Kamala Harris e Joe Biden a marzo

Kamala Harris e Joe Biden a marzo (AP Photo/Matt Kelley)

Questo ha fatto sì che alcuni opinionisti soprattutto progressisti abbiano cominciato a indicare Harris come la scelta migliore per sostituire Joe Biden. Lydia Polgreen, ex direttrice dell’Huffington Post, ha scritto sul New York Times un editoriale intitolato: “Kamala Harris potrebbe vincere queste elezioni. Lasciateglielo fare”. In un editoriale su Bloomberg si legge che Harris è stata la vera vincitrice del dibattito tra Biden e Trump, e il Washington Post ha riassunto il ritrovato interesse nei confronti di Harris da parte dell’elettorato Democratico con un titolo un po’ ironico: “E quindi, ehm, come andrebbe Kamala Harris contro Trump?”.

Questo è il primo problema di Kamala Harris, nell’ipotesi che dovesse succedere a Biden come candidata: i suoi sondaggi non sono tanto migliori di quelli del presidente, anzi. I pochi sondaggi che hanno provato a valutare un’eventuale elezione di Harris contro Trump la danno indietro di 5 o 6 punti percentuali. È un po’ peggio del risultato di Biden, che negli stessi sondaggi è indietro di 4 punti. Sono distanze minime, di fatto coperte dal margine d’errore dei sondaggi, ma il fatto che al momento Harris non farebbe tanto meglio di Biden è confermato anche dagli indici di popolarità, secondo cui il gradimento di Harris e di Biden presso l’elettorato americano è praticamente lo stesso: circa il 40 per cento.

La scarsa popolarità di Harris è dovuta in parte alla scarsa popolarità dell’amministrazione presidenziale di cui fa parte, e in parte alle sue difficoltà nel ruolo di vicepresidente. Soprattutto nei primi anni di mandato, Biden ha affidato a Harris alcuni incarichi complicati, ingrati e impopolari (come è normale per i vicepresidenti): per esempio la gestione della crisi migratoria al confine, un tema su cui Trump e i Repubblicani sono particolarmente sensibili e agguerriti. Tra l’altro nel suo primo anno da vicepresidente Harris ha anche dato alcune interviste deboli e incerte, che hanno contribuito a creare un’immagine di vicepresidente inadeguata.

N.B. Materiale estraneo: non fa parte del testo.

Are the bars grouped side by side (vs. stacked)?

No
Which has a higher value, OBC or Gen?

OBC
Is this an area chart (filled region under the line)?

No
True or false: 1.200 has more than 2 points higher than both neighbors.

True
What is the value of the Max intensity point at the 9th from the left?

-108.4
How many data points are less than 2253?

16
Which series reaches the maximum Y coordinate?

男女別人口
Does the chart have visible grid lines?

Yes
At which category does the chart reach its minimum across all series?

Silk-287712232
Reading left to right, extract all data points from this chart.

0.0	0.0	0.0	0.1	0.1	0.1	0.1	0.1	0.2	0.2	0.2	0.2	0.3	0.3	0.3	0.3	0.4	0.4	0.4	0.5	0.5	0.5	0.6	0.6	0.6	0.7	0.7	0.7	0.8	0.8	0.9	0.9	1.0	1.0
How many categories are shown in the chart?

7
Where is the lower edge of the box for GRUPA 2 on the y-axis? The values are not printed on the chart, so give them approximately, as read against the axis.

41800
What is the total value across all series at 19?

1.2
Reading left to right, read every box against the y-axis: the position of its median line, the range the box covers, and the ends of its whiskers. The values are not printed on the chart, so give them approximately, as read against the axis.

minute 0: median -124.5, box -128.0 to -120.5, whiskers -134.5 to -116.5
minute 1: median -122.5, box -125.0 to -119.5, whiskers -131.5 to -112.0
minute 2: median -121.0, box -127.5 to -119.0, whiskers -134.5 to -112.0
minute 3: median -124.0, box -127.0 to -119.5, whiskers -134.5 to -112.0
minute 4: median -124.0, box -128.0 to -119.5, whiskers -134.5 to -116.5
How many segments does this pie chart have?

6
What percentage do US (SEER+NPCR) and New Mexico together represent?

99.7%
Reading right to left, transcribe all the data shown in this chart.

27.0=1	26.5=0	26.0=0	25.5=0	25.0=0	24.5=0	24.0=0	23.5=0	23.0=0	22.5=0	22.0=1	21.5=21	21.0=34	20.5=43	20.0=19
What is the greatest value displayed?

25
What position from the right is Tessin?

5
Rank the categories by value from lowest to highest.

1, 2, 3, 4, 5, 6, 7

Più di recente le cose sono andate un po’ meglio, soprattutto perché Harris ha cominciato a occuparsi di questioni più care all’elettorato Democratico: per esempio è diventata la principale portavoce dell’amministrazione nella battaglia in difesa del diritto all’aborto. I suoi consensi, però, non sono migliorati più di tanto.